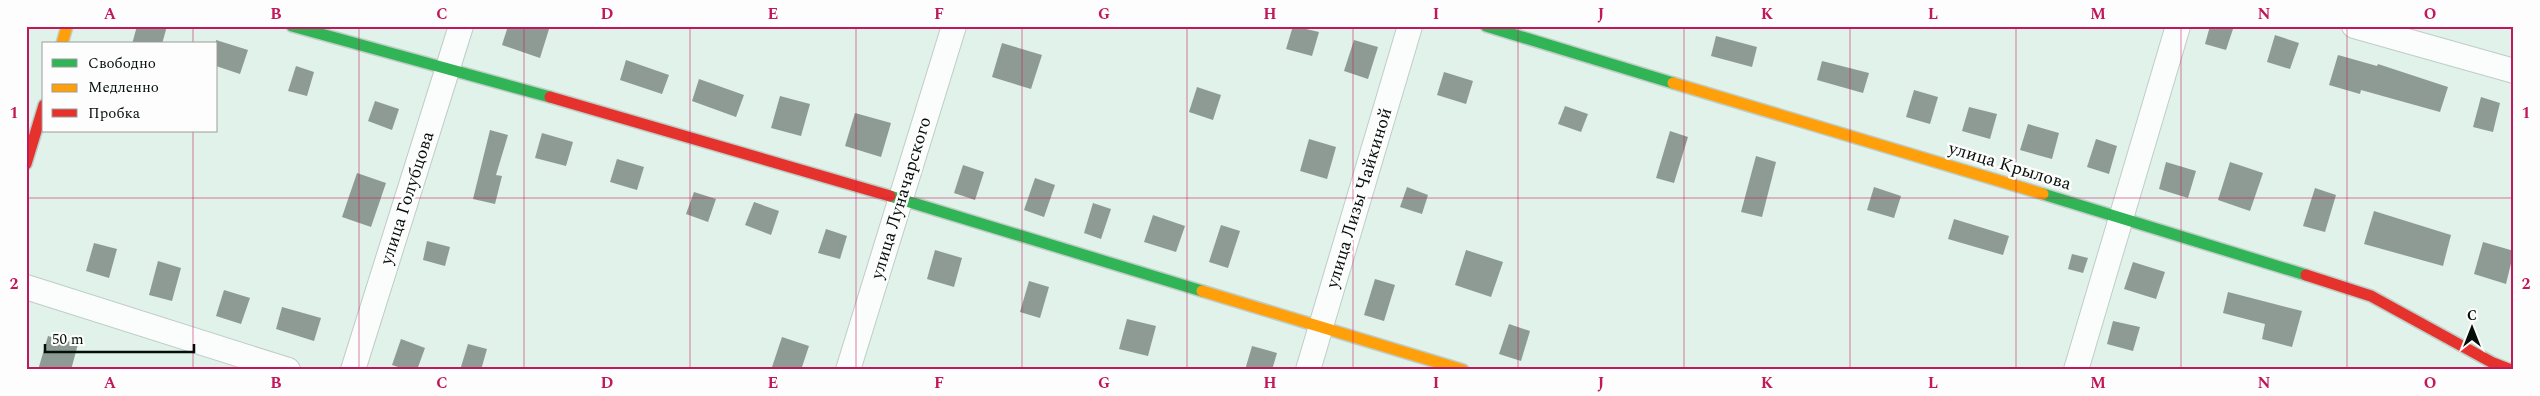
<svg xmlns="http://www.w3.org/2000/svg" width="2540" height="396" viewBox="0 0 2540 396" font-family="Spectral,serif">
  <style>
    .building { fill: #8e9b95 }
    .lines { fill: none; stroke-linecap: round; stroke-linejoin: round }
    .street-casing { stroke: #bfcdc7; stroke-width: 26 }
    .fast-casing { stroke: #bfcdc7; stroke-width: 14 }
    .slow-casing { stroke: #bfcdc7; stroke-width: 14 }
    .jam-casing { stroke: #bfcdc7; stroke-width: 14 }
    .street { stroke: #fafdfc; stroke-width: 24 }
    .fast { stroke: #30b455; stroke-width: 11 }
    .slow { stroke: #ff9f0a; stroke-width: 11 }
    .jam { stroke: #e5322d; stroke-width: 11 }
    .grid { fill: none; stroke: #c2185b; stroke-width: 1; stroke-opacity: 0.55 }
    .labels { text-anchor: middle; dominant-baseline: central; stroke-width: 5; stroke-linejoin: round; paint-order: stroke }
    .street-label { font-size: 18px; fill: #050f0a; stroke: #fdfdfd }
    .neatline { fill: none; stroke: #c2185b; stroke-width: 2 }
    .grid-label { font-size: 16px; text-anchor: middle; font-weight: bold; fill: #c2185b }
  </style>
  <rect width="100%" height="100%" fill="#e0f2e9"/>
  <!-- building -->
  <g class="building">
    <polygon points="137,26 167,26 162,44 132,44"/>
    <polygon points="508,26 550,26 540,58 502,45"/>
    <polygon points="1293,26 1319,32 1312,56 1286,49"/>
    <polygon points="2210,26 2234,26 2226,50 2205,44"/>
    <polygon points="2275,35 2299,43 2290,69 2267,62"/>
    <polygon points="1716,36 1757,47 1752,67 1711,56"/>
    <polygon points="216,40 248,50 240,74 216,66"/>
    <polygon points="1354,40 1378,47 1368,79 1344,71"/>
    <polygon points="1002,43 1042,55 1031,89 992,77"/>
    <polygon points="2338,55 2377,66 2378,64 2448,87 2440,112 2361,90 2360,94 2329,85"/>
    <polygon points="626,60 669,75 662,94 620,80"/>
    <polygon points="1822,61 1869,73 1863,93 1817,80"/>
    <polygon points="296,66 314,72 307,96 288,91"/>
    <polygon points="1444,72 1473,81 1466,104 1437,95"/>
    <polygon points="699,79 744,95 736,117 692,101"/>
    <polygon points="1197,87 1221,95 1213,120 1189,112"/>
    <polygon points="1914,90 1938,97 1930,124 1906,117"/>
    <polygon points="780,96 810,104 801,136 771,128"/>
    <polygon points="2481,97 2500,103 2493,132 2473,127"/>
    <polygon points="375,101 399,109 392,130 368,121"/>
    <polygon points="1565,106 1588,114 1581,132 1558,124"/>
    <polygon points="1969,107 1997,114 1990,139 1962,131"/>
    <polygon points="855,113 891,123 881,157 845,146"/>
    <polygon points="2028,124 2059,133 2052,159 2020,150"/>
    <polygon points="490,130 508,135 496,175 502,176 495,204 473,199"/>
    <polygon points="1670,131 1688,137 1674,183 1656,178"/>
    <polygon points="542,133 573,142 566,166 535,158"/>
    <polygon points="1309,139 1336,147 1327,179 1300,171"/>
    <polygon points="2096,139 2117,146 2109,174 2087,167"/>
    <polygon points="1756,156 1776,162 1762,217 1741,212"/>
    <polygon points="617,159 644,167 637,190 610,182"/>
    <polygon points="2166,162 2196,171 2188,198 2159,189"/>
    <polygon points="2230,162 2263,173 2250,211 2218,200"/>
    <polygon points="963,165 984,172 975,200 954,193"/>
    <polygon points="357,173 386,183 371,227 342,217"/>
    <polygon points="1035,178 1055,185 1044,217 1024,210"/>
    <polygon points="1407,187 1428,195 1422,214 1400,207"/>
    <polygon points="1874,187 1901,196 1894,218 1867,210"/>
    <polygon points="2315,188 2336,195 2325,232 2303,226"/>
    <polygon points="694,192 716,199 708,222 686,214"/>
    <polygon points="754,202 779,211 771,235 745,225"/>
    <polygon points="1093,203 1111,209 1101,239 1084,233"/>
    <polygon points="2374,211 2451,235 2443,266 2364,244"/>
    <polygon points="1153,215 1185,226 1176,252 1144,242"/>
    <polygon points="1954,219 2009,236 2003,255 1948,239"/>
    <polygon points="1221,225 1240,231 1228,268 1209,262"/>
    <polygon points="826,229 847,236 840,259 818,253"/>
    <polygon points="427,241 450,247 445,266 423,260"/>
    <polygon points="2483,242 2514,251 2506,284 2474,274"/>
    <polygon points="94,243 117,249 109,278 86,271"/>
    <polygon points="935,250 962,258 954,287 927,279"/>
    <polygon points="1466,250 1503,262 1491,297 1455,285"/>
    <polygon points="2072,254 2088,258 2083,273 2068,269"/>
    <polygon points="158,261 181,268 172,301 149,295"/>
    <polygon points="2133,262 2165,272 2156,299 2124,289"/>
    <polygon points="1375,279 1395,285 1384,321 1364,315"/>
    <polygon points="1029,281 1049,287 1040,318 1020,312"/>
    <polygon points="224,290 250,298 241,324 216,316"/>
    <polygon points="2228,292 2302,311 2292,347 2262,339 2265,324 2223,313"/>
    <polygon points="282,307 321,318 314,341 276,329"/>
    <polygon points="1127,319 1156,326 1148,356 1119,349"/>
    <polygon points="2113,321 2140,327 2133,351 2107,344"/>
    <polygon points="1509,324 1530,331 1521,361 1499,354"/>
    <polygon points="48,336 78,344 71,370 38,370"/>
    <polygon points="782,337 809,346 801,370 771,370"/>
    <polygon points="401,339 425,348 417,370 407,370 392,365"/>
    <polygon points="468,344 487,349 481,370 460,370"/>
    <polygon points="1252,346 1277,353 1272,370 1245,370"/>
  </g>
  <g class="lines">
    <defs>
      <g id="street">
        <polyline points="2354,26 2514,71"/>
        <polyline points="26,287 288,370"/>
        <polyline points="353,370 461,26"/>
        <polyline points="848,370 954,26"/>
        <polyline points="1308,370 1410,26"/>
        <polyline points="2076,370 2178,26"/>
      </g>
      <g id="fast">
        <polyline points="292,26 550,97"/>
        <polyline points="1486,26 1673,83"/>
        <polyline points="2043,194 2306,275"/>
        <polyline points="890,196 1202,291"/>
      </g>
      <g id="slow">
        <polyline points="62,44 67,26"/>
        <polyline points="1673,83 2043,194"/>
        <polyline points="1202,291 1463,370"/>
      </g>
      <g id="jam">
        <polyline points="550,97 890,196"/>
        <polyline points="26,164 44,105"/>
        <polyline points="2306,275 2371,296 2493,363 2511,370"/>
      </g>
    </defs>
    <!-- street casing -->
    <use href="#street" class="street-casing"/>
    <!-- fast casing -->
    <use href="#fast" class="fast-casing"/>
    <!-- slow casing -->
    <use href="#slow" class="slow-casing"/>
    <!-- jam casing -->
    <use href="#jam" class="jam-casing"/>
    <!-- street -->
    <use href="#street" class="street"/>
    <!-- fast -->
    <use href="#fast" class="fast"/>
    <!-- slow -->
    <use href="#slow" class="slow"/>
    <!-- jam -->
    <use href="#jam" class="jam"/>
  </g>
  <!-- grid -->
  <path class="grid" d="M193,26V44M359,26V370M524,26V370M690,26V370M856,26V370M1022,26V370M1187,26V370M1353,26V370M1518,26V370M1684,26V370M1850,26V370M2016,26V370M2181,26V370M2347,26V370M193,131V370M26,198H2514"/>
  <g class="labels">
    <!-- street labels -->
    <g class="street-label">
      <text transform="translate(2010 166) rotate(17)">улица Крылова</text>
      <text transform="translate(407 198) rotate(-72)">улица Голубцова</text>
      <text transform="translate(901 198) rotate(-73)">улица Луначарского</text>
      <text transform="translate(1359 198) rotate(-73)">улица Лизы Чайкиной</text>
    </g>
  </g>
  <!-- border -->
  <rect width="2540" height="396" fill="none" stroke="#fdfdfd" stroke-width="55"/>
  <!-- legend -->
  <rect x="42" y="42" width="175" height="90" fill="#fdfdfd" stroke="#9a9e9c"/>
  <rect x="52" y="59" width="25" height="8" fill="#30b455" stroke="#9a9e9c"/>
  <text x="88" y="68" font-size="15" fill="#050f0a">Свободно</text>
  <rect x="52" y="84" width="25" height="8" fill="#ff9f0a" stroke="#9a9e9c"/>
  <text x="88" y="92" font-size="15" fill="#050f0a">Медленно</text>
  <rect x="52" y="109" width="25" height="8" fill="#e5322d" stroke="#9a9e9c"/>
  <text x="88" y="118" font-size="15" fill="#050f0a">Пробка</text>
  <!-- north arrow -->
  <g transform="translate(2472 328)" stroke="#fdfdfd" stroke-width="4" paint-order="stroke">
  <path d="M0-4L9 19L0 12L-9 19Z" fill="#050f0a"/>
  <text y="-8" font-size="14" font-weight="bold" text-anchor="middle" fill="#050f0a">С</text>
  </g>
  <!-- scale -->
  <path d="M45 344v8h149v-8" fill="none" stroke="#050f0a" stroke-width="2.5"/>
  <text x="52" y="344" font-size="15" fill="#050f0a" stroke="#fdfdfd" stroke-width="4" paint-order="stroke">50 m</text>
  <rect x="28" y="28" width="2484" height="340" class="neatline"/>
  <g class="grid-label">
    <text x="110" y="19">A</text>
    <text x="276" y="19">B</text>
    <text x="442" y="19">C</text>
    <text x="607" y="19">D</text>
    <text x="773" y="19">E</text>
    <text x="939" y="19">F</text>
    <text x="1104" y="19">G</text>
    <text x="1270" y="19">H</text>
    <text x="1436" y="19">I</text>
    <text x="1601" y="19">J</text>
    <text x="1767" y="19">K</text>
    <text x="1933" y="19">L</text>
    <text x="2098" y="19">M</text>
    <text x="2264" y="19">N</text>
    <text x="2430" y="19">O</text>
    <text x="14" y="118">1</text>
    <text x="2526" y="118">1</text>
    <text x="14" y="289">2</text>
    <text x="2526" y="289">2</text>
    <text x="110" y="388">A</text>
    <text x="276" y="388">B</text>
    <text x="442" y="388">C</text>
    <text x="607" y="388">D</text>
    <text x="773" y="388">E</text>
    <text x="939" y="388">F</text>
    <text x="1104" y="388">G</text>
    <text x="1270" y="388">H</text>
    <text x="1436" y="388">I</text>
    <text x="1601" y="388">J</text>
    <text x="1767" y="388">K</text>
    <text x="1933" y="388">L</text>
    <text x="2098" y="388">M</text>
    <text x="2264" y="388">N</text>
    <text x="2430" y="388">O</text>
  </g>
</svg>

:::::

Return a copy of every line in the records that includes the string "lines".

    .lines { fill: none; stroke-linecap: round; stroke-linejoin: round }
  <g class="lines">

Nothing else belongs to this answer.